フリーのTVディレクター、竹内(板倉俊之)と阿部(堤下敦)は、起死回生を図って富士山麓の樹海に自殺しに来た人達を追うドキュメンタリーの取材を始める。企画は当たり、2人は徐々に樹海にのめり込んでいくが。監督は山口秀矢。
 TV番組制作のディティール(予算とか生活のリズムとか・・・)が妙にリアリティがあるなと思ったら、実際に樹海取材したディレクターらの体験談を基にしているそうだ。冒頭から阿部のナレーションで、ドキュメンタリー番組のていで始まる。ショットも低予算のドキュメンタリーでありそうな、手持ちカメラからのものが最初は続く。当然、阿部か竹内の視点ということになる。しかし途中で急に、神の視点的なショットが挿入されるし、途中から普通のドラマ仕立てになっていく。疑似ドキュメンタリーなのかドラマなのか、なんだか中途半端でどちらかに統一してほしかった。
 また、樹海取材の一方で、竹内の家庭の事情も徐々にクローズアップされていく。彼がなぜ、自殺する人の取材にのめり込んでいったのか、知りたいと思ったのかという部分の説明にはなっているのだが、比重が重くなりすぎた気がした。こちらはこちらで面白いので、割愛するのも勿体ないのだが、映画の軸がちょっとブレたかなぁという気もした。

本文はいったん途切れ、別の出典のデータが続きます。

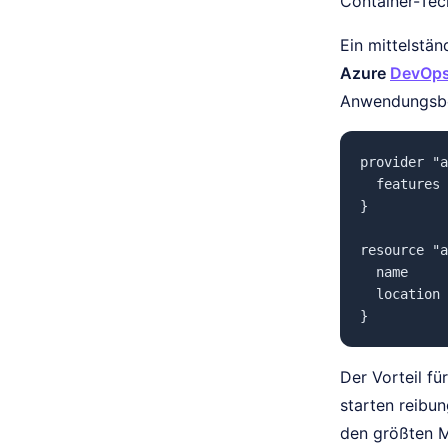
Container-Tech
Ein mittelstä
Azure
DevOp
Anwendungsber
provider "a
  features 
}

resource "a
  name     
  location 
Der Vorteil fü
starten reibun
den größten M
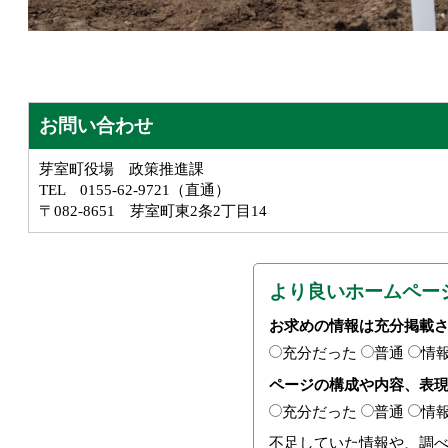
お問い合わせ
芽室町役場 政策推進課
TEL 0155-62-9721（直通）
〒082-8651 芽室町東2条2丁目14
より良いホームペー
お求めの情報は充分掲載
充分だった
普通
情
ページの構成や内容、表
充分だった
普通
情
不足していた情報や、調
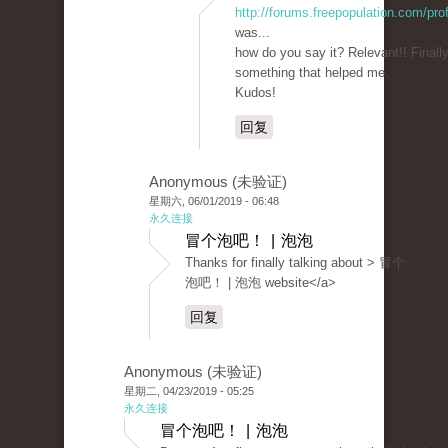
http://forums.freepopulation.com/pro
was...
how do you say it? Relevant!! Finally
something that helped me.
Kudos!
回复
Anonymous (未验证)
星期六, 06/01/2019 - 06:48
永久连接
冒个泡吧！ | 泡泡
Thanks for finally talking about > 冒个
泡吧！ | 泡泡 website</a>
回复
Anonymous (未验证)
星期二, 04/23/2019 - 05:25
永久连接
冒个泡吧！ | 泡泡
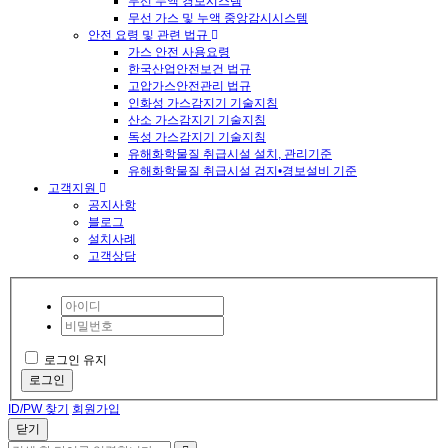
무선 누액 경보시스템
무선 가스 및 누액 중앙감시시스템
안전 요령 및 관련 법규
가스 안전 사용요령
한국산업안전보건 법규
고압가스안전관리 법규
인화성 가스감지기 기술지침
산소 가스감지기 기술지침
독성 가스감지기 기술지침
유해화학물질 취급시설 설치, 관리기준
유해화학물질 취급시설 검지•경보설비 기준
고객지원
공지사항
블로그
설치사례
고객상담
로그인 유지
로그인
ID/PW 찾기
회원가입
닫기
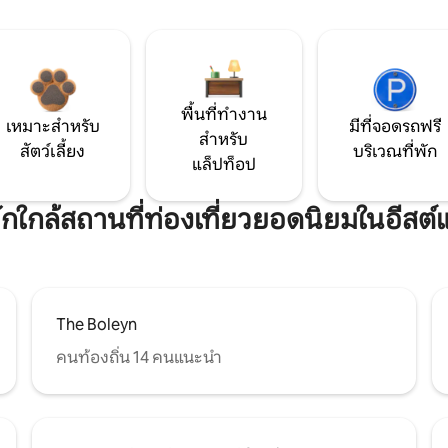
พื้นที่ทำงาน
เหมาะสำหรับ
มีที่จอดรถฟรี
สำหรับ
สัตว์เลี้ยง
บริเวณที่พัก
แล็ปท็อป
พักใกล้สถานที่ท่องเที่ยวยอดนิยมในอีสต
The Boleyn
คนท้องถิ่น 14 คนแนะนำ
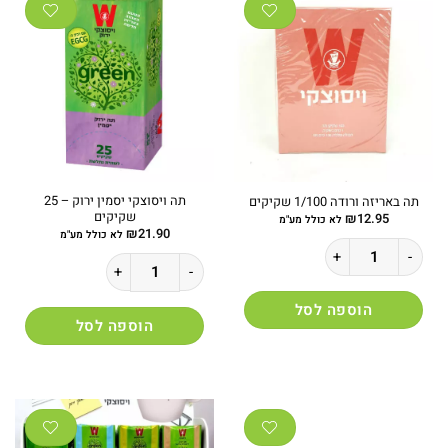
תה ויסוצקי יסמין ירוק – 25
תה באריזה ורודה 1/100 שקיקים
שקיקים
₪
12.95
לא כולל מע"מ
₪
21.90
לא כולל מע"מ
כמות של תה באריזה ורודה 1/100 שקיקים
כמות של תה ויסוצקי יסמין ירוק - 25 שקיקים
הוספה לסל
הוספה לסל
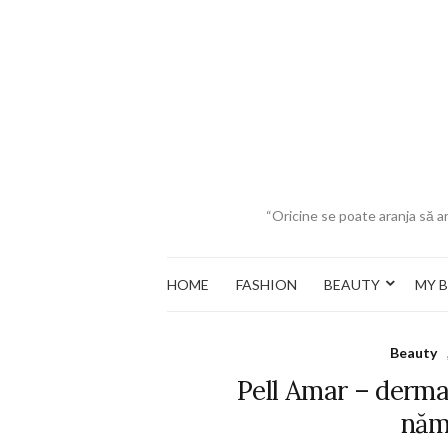
“Oricine se poate aranja să ar
HOME
FASHION
BEAUTY
MY 
Beauty
Pell Amar – derma
năm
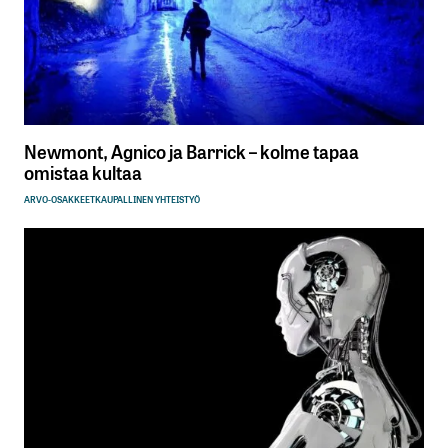
Newmont, Agnico ja Barrick – kolme tapaa
omistaa kultaa
ARVO-OSAKKEET
KAUPALLINEN YHTEISTYÖ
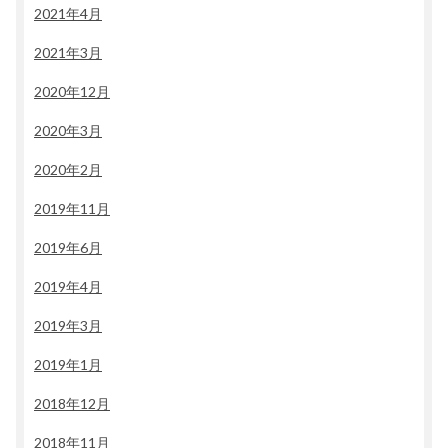
2021年4月
2021年3月
2020年12月
2020年3月
2020年2月
2019年11月
2019年6月
2019年4月
2019年3月
2019年1月
2018年12月
2018年11月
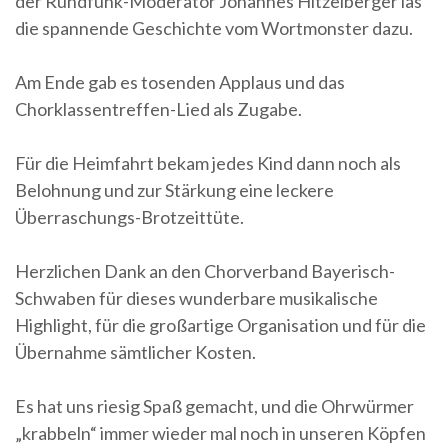
der Rundfunk-Moderator Johannes Hitzelberger las
die spannende Geschichte vom Wortmonster dazu.
Am Ende gab es tosenden Applaus und das
Chorklassentreffen-Lied als Zugabe.
Für die Heimfahrt bekam jedes Kind dann noch als
Belohnung und zur Stärkung eine leckere
Überraschungs-Brotzeittüte.
Herzlichen Dank an den Chorverband Bayerisch-
Schwaben für dieses wunderbare musikalische
Highlight, für die großartige Organisation und für die
Übernahme sämtlicher Kosten.
Es hat uns riesig Spaß gemacht, und die Ohrwürmer
„krabbeln“ immer wieder mal noch in unseren Köpfen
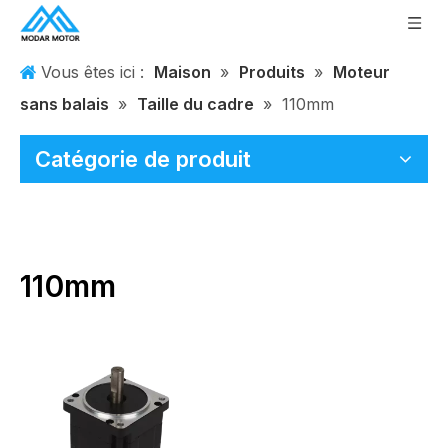
Vous êtes ici :
Maison
»
Produits
»
Moteur
sans balais
»
Taille du cadre
»
110mm
Catégorie de produit
110mm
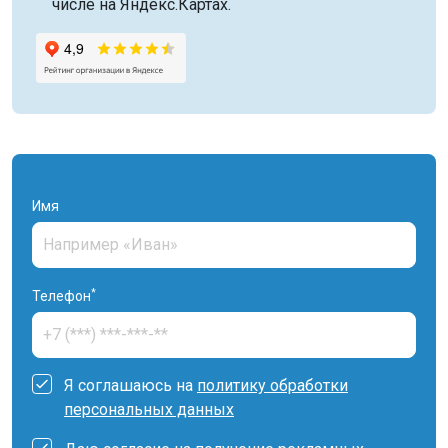
числе на Яндекс.Картах.
Имя
*
Телефон
Я соглашаюсь на
политику обработки
персональных данных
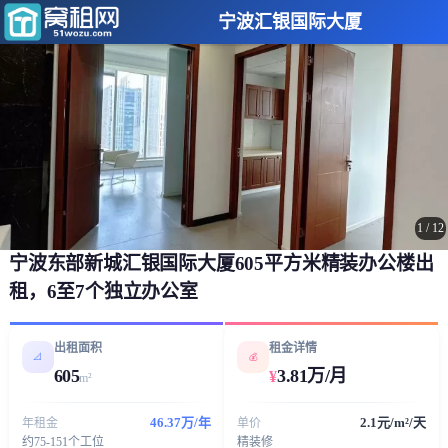
宁波汇银国际大厦
1
/
12
宁波东部新城汇银国际大厦605平方米精装办公楼出
租，6至7个独立办公室
出租面积
租金详情
📐
💰
605
3.81万/月
¥
m²
46.37万/年
2.1元/m²/天
年租金
单价
约75-151个工位
精装修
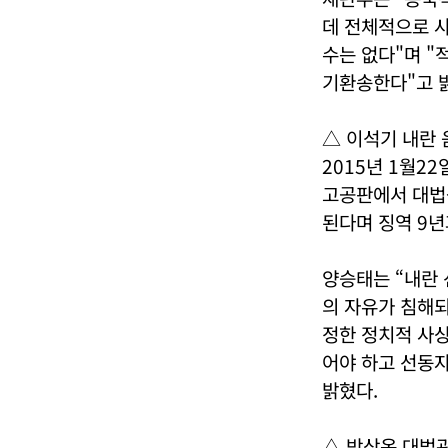
데 전체적으로 
수는 없다"며 "
기환송한다"고 
△ 이석기 내란
2015년 1월2
고공판에서 대법
된다며 징역 9년
양승태는 “내란 
의 자유가 침해되
정한 정치적 사상
어야 하고 선동자
밝혔다.
△ 박상옥 대법관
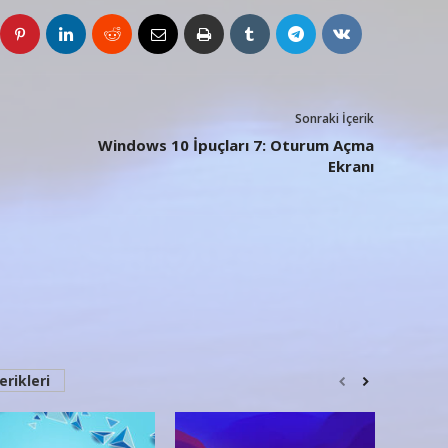
Sonraki İçerik
Windows 10 İpuçları 7: Oturum Açma
Ekranı
erikleri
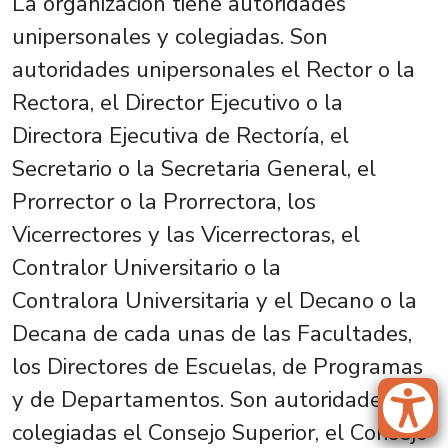
La organización tiene autoridades
unipersonales y colegiadas. Son
autoridades unipersonales el Rector o la
Rectora, el Director Ejecutivo o la
Directora Ejecutiva de Rectoría, el
Secretario o la Secretaria General, el
Prorrector o la Prorrectora, los
Vicerrectores y las Vicerrectoras, el
Contralor Universitario o la
Contralora Universitaria y el Decano o la
Decana de cada unas de las Facultades,
los Directores de Escuelas, de Programas
y de Departamentos. Son autoridades
colegiadas el Consejo Superior, el Consejo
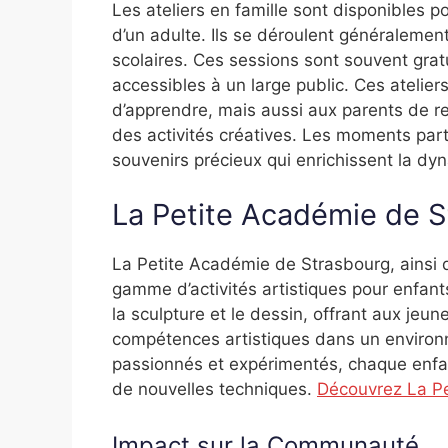
Les ateliers en famille sont disponibles 
d’un adulte. Ils se déroulent généraleme
scolaires. Ces sessions sont souvent grat
accessibles à un large public. Ces atelie
d’apprendre, mais aussi aux parents de ren
des activités créatives. Les moments part
souvenirs précieux qui enrichissent la dyn
La Petite Académie de 
La Petite Académie de Strasbourg, ainsi q
gamme d’activités artistiques pour enfants
la sculpture et le dessin, offrant aux jeu
compétences artistiques dans un environ
passionnés et expérimentés, chaque enfant
de nouvelles techniques.
Découvrez La Pe
Impact sur la Communauté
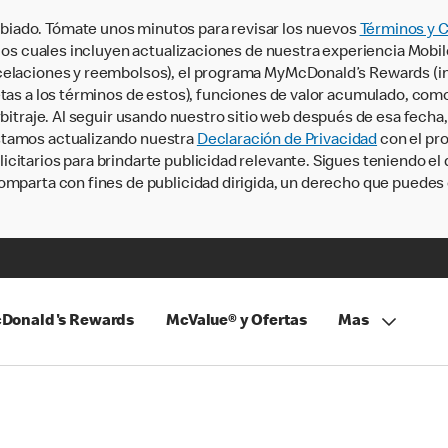
iado. Tómate unos minutos para revisar los nuevos
Términos y 
, los cuales incluyen actualizaciones de nuestra experiencia Mobi
ncelaciones y reembolsos), el programa MyMcDonald’s Rewards (
tas a los términos de estos), funciones de valor acumulado, como 
rbitraje. Al seguir usando nuestro sitio web después de esa fecha
stamos actualizando nuestra
Declaración de Privacidad
con el pro
citarios para brindarte publicidad relevante. Sigues teniendo el
omparta con fines de publicidad dirigida, un derecho que puedes 
Donald's Rewards
McValue® y Ofertas
Mas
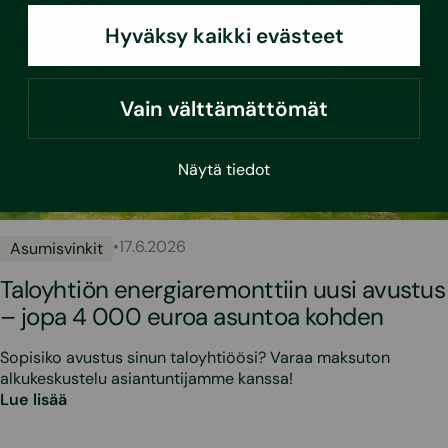
Hyväksy kaikki evästeet
Vain välttämättömät
Näytä tiedot
•
17.6.2026
Asumisvinkit
Taloyhtiön energiaremonttiin uusi avustus
– jopa 4 000 euroa asuntoa kohden
Sopisiko avustus sinun taloyhtiöösi? Varaa maksuton
alkukeskustelu asiantuntijamme kanssa!
Lue lisää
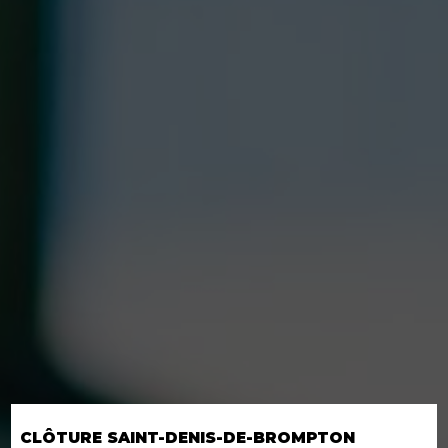
CLÔTURE SAINT-DENIS-DE-BROMPTON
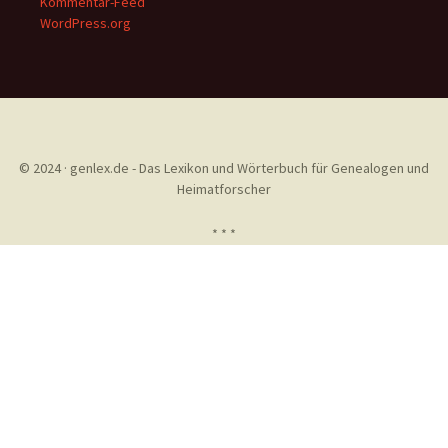
Kommentar-Feed
WordPress.org
© 2024 · genlex.de - Das Lexikon und Wörterbuch für Genealogen und
Heimatforscher
* * *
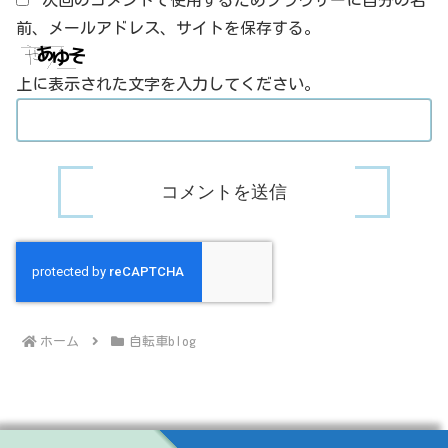
前、メールアドレス、サイトを保存する。
上に表示された文字を入力してください。
ホーム
自転車blog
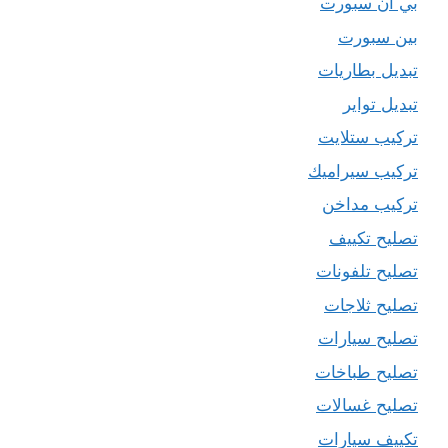
بي ان سبورت
بين سبورت
تبديل بطاريات
تبديل تواير
تركيب ستلايت
تركيب سيراميك
تركيب مداخن
تصليح تكييف
تصليح تلفونات
تصليح ثلاجات
تصليح سيارات
تصليح طباخات
تصليح غسالات
تكييف سيارات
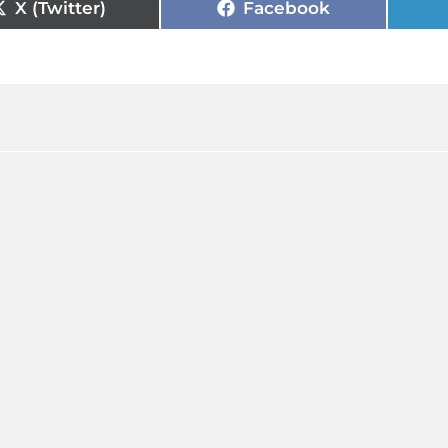
X (Twitter)
Facebook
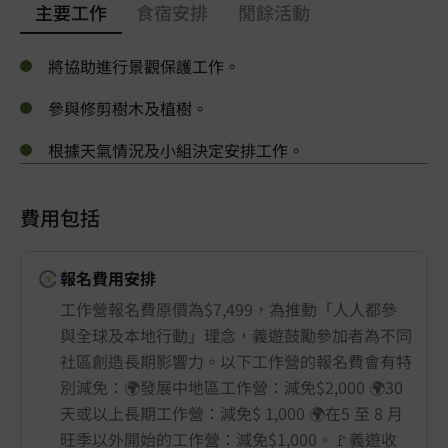
主要工作
食宿安排
閒餘活動
將協助進行景觀保護工作。
參與修剪樹木及植樹。
根據天氣情況及小組決定安排工作。
費用包括
報名費用安排
工作營報名費原價為$7,499，為推動「人人都參
與全球及本地行動」理念，義遊鼓勵參加者為不同
社區創造長期影響力。以下工作營的報名費會有特
別減免：🌍發展中地區工作營：減免$2,000 🌍30
天或以上長期工作營：減免$ 1,000 🌍在5 至 8 月
旺季以外開始的工作營：減免$1,000。🚩義遊收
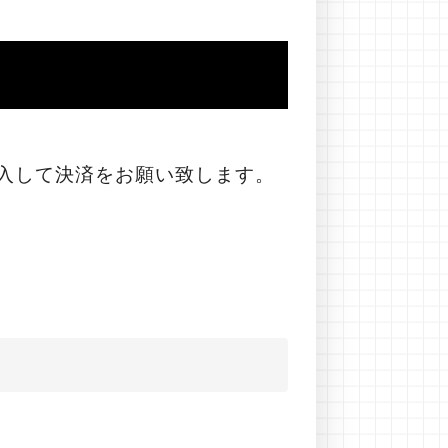
入して決済をお願い致します。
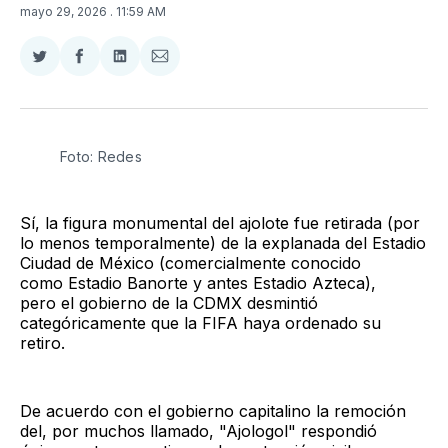
mayo 29, 2026
. 11:59 AM
Compartir
Compartir
Compartir
Compartir
en
en
en
via
Twitter
Facebook
LinkedIn
Email
Foto: Redes
Sí, la figura monumental del ajolote fue retirada (por
lo menos temporalmente) de la explanada del Estadio
Ciudad de México (comercialmente conocido
como Estadio Banorte y antes Estadio Azteca),
pero el gobierno de la CDMX desmintió
categóricamente que la FIFA haya ordenado su
retiro.
De acuerdo con el gobierno capitalino la remoción
del, por muchos llamado, "Ajologol" respondió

 主演はお笑いコンビ・インパルスの2人だが、案外役者としても悪くない。セリフ回しがそんなに上手いわけではないが、佇まいは自然だった。役者の技量ではなく、脚本の部分であまり上手くない、陳腐な言い回しがあったり、阿部のモノローグが過剰だったりするところが残念。そんなにいちいち言わなくても見ている側にはわかると思うんだけどな~。